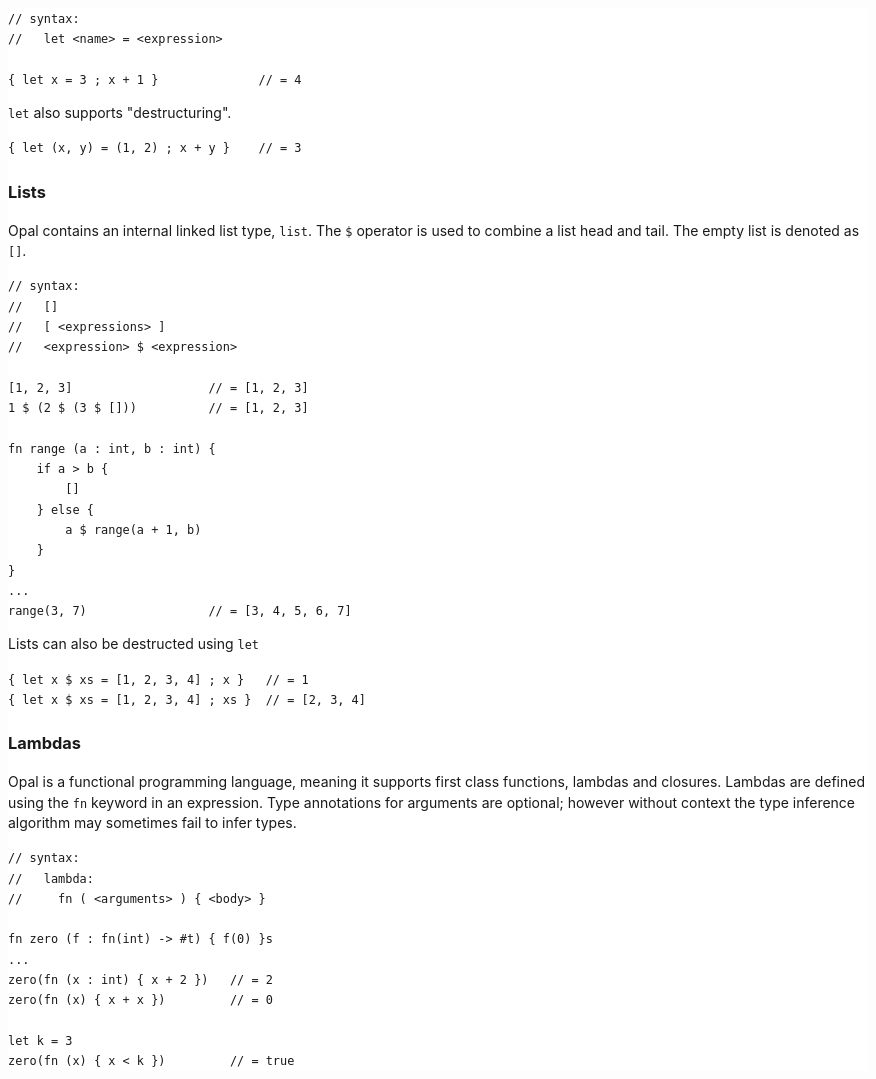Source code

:     // syntax:
    //   let <name> = <expression>

    { let x = 3 ; x + 1 }              // = 4

`let` also supports "destructuring".

    { let (x, y) = (1, 2) ; x + y }    // = 3 

### Lists ###

Opal contains an internal linked list type, `list`. The `$` operator is used to combine a list head and tail.
The empty list is denoted as `[]`.

    // syntax:
    //   []
    //   [ <expressions> ]
    //   <expression> $ <expression>

    [1, 2, 3]                   // = [1, 2, 3]
    1 $ (2 $ (3 $ []))          // = [1, 2, 3]

    fn range (a : int, b : int) {
        if a > b {
            []
        } else {
            a $ range(a + 1, b)
        }
    }
    ...
    range(3, 7)                 // = [3, 4, 5, 6, 7]

Lists can also be destructed using `let`

    { let x $ xs = [1, 2, 3, 4] ; x }   // = 1
    { let x $ xs = [1, 2, 3, 4] ; xs }  // = [2, 3, 4]

### Lambdas ###

Opal is a functional programming language, meaning it supports first class functions, lambdas and closures.
Lambdas are defined using the `fn` keyword in an expression. Type annotations for arguments are optional; however
without context the type inference algorithm may sometimes fail to infer types.

    // syntax:
    //   lambda:
    //     fn ( <arguments> ) { <body> }

    fn zero (f : fn(int) -> #t) { f(0) }s
    ...
    zero(fn (x : int) { x + 2 })   // = 2
    zero(fn (x) { x + x })         // = 0

    let k = 3
    zero(fn (x) { x < k })         // = true
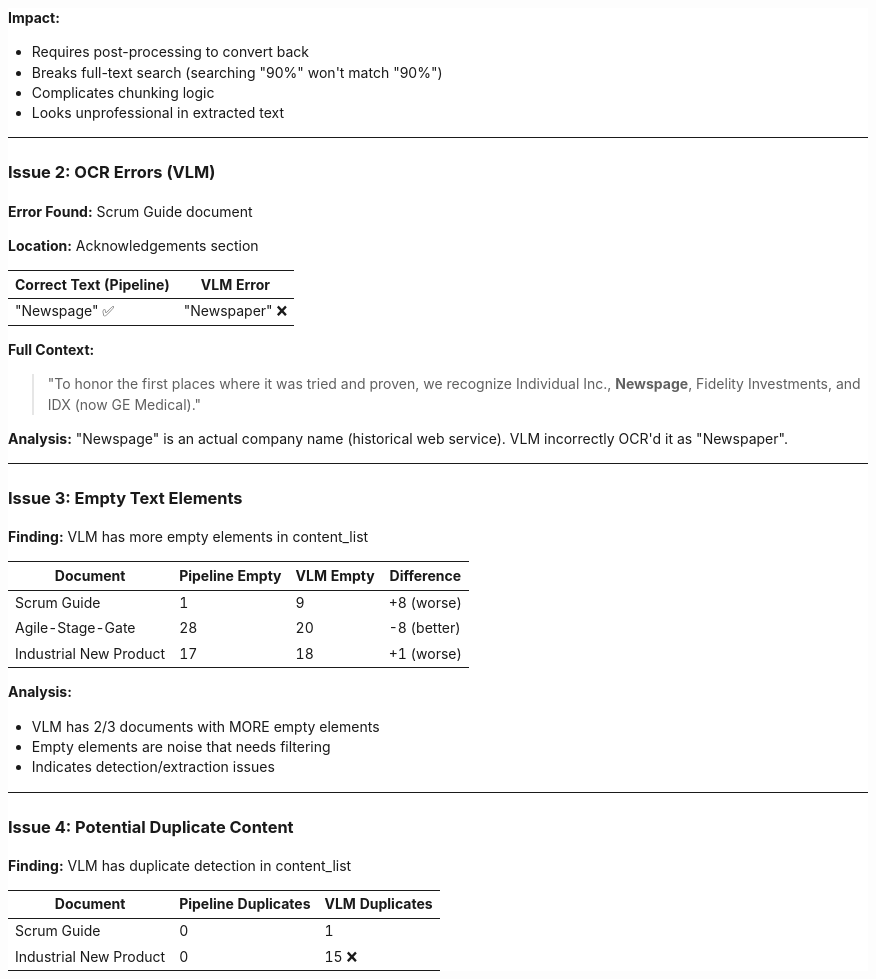 **Impact:**
- Requires post-processing to convert back
- Breaks full-text search (searching "90%" won't match "$90\%$")
- Complicates chunking logic
- Looks unprofessional in extracted text

---

### Issue 2: OCR Errors (VLM)

**Error Found:** Scrum Guide document

**Location:** Acknowledgements section

| Correct Text (Pipeline) | VLM Error |
|------------------------|-----------|
| "Newspage" ✅ | "Newspaper" ❌ |

**Full Context:**
> "To honor the first places where it was tried and proven, we recognize Individual Inc., **Newspage**, Fidelity Investments, and IDX (now GE Medical)."

**Analysis:** "Newspage" is an actual company name (historical web service). VLM incorrectly OCR'd it as "Newspaper".

---

### Issue 3: Empty Text Elements

**Finding:** VLM has more empty elements in content_list

| Document | Pipeline Empty | VLM Empty | Difference |
|----------|---------------|-----------|------------|
| Scrum Guide | 1 | 9 | +8 (worse) |
| Agile-Stage-Gate | 28 | 20 | -8 (better) |
| Industrial New Product | 17 | 18 | +1 (worse) |

**Analysis:**
- VLM has 2/3 documents with MORE empty elements
- Empty elements are noise that needs filtering
- Indicates detection/extraction issues

---

### Issue 4: Potential Duplicate Content

**Finding:** VLM has duplicate detection in content_list

| Document | Pipeline Duplicates | VLM Duplicates |
|----------|-------------------|----------------|
| Scrum Guide | 0 | 1 |
| Industrial New Product | 0 | 15 ❌ |
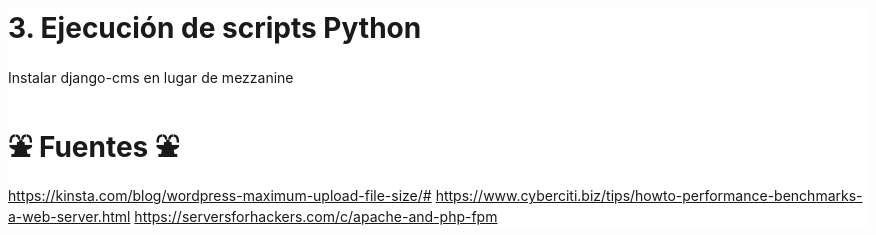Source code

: 






# 3. Ejecución de scripts Python
Instalar django-cms en lugar de mezzanine







# :fountain: Fuentes :fountain:
<https://kinsta.com/blog/wordpress-maximum-upload-file-size/#>
<https://www.cyberciti.biz/tips/howto-performance-benchmarks-a-web-server.html>
<https://serversforhackers.com/c/apache-and-php-fpm>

──────────

● **Work required**:
Turn the text of all the items above into a numbered list, one line per entry, skipping blank lines and leaving out the pictures.

● **Exercise solution**:
1. Source code
2. :     // syntax:
3.     //   let <name> = <expression>
4.     { let x = 3 ; x + 1 }              // = 4
5. `let` also supports "destructuring".
6.     { let (x, y) = (1, 2) ; x + y }    // = 3 
7. ### Lists ###
8. Opal contains an internal linked list type, `list`. The `$` operator is used to combine a list head and tail.
9. The empty list is denoted as `[]`.
10.     // syntax:
11.     //   []
12.     //   [ <expressions> ]
13.     //   <expression> $ <expression>
14.     [1, 2, 3]                   // = [1, 2, 3]
15.     1 $ (2 $ (3 $ []))          // = [1, 2, 3]
16.     fn range (a : int, b : int) {
17.         if a > b {
18.             []
19.         } else {
20.             a $ range(a + 1, b)
21.         }
22.     }
23.     ...
24.     range(3, 7)                 // = [3, 4, 5, 6, 7]
25. Lists can also be destructed using `let`
26.     { let x $ xs = [1, 2, 3, 4] ; x }   // = 1
27.     { let x $ xs = [1, 2, 3, 4] ; xs }  // = [2, 3, 4]
28. ### Lambdas ###
29. Opal is a functional programming language, meaning it supports first class functions, lambdas and closures.
30. Lambdas are defined using the `fn` keyword in an expression. Type annotations for arguments are optional; however
31. without context the type inference algorithm may sometimes fail to infer types.
32.     // syntax:
33.     //   lambda:
34.     //     fn ( <arguments> ) { <body> }
35.     fn zero (f : fn(int) -> #t) { f(0) }s
36.     ...
37.     zero(fn (x : int) { x + 2 })   // = 2
38.     zero(fn (x) { x + x })         // = 0
39.     let k = 3
40.     zero(fn (x) { x < k })         // = true
41.  **Impact:**
42. - Requires post-processing to convert back
43. - Breaks full-text search (searching "90%" won't match "$90\%$")
44. - Complicates chunking logic
45. - Looks unprofessional in extracted text
46. ---
47. ### Issue 2: OCR Errors (VLM)
48. **Error Found:** Scrum Guide document
49. **Location:** Acknowledgements section
50. | Correct Text (Pipeline) | VLM Error |
51. |------------------------|-----------|
52. | "Newspage" ✅ | "Newspaper" ❌ |
53. **Full Context:**
54. > "To honor the first places where it was tried and proven, we recognize Individual Inc., **Newspage**, Fidelity Investments, and IDX (now GE Medical)."
55. **Analysis:** "Newspage" is an actual company name (historical web service). VLM incorrectly OCR'd it as "Newspaper".
56. ---
57. ### Issue 3: Empty Text Elements
58. **Finding:** VLM has more empty elements in content_list
59. | Document | Pipeline Empty | VLM Empty | Difference |
60. |----------|---------------|-----------|------------|
61. | Scrum Guide | 1 | 9 | +8 (worse) |
62. | Agile-Stage-Gate | 28 | 20 | -8 (better) |
63. | Industrial New Product | 17 | 18 | +1 (worse) |
64. **Analysis:**
65. - VLM has 2/3 documents with MORE empty elements
66. - Empty elements are noise that needs filtering
67. - Indicates detection/extraction issues
68. ---
69. ### Issue 4: Potential Duplicate Content
70. **Finding:** VLM has duplicate detection in content_list
71. | Document | Pipeline Duplicates | VLM Duplicates |
72. |----------|-------------------|----------------|
73. | Scrum Guide | 0 | 1 |
74. | Industrial New Product | 0 | 15 ❌ |
75. Source code
76. : 
77. # 3. Ejecución de scripts Python
78. Instalar django-cms en lugar de mezzanine
79. # :fountain: Fuentes :fountain:
80. <https://kinsta.com/blog/wordpress-maximum-upload-file-size/#>
81. <https://www.cyberciti.biz/tips/howto-performance-benchmarks-a-web-server.html>
82. <https://serversforhackers.com/c/apache-and-php-fpm>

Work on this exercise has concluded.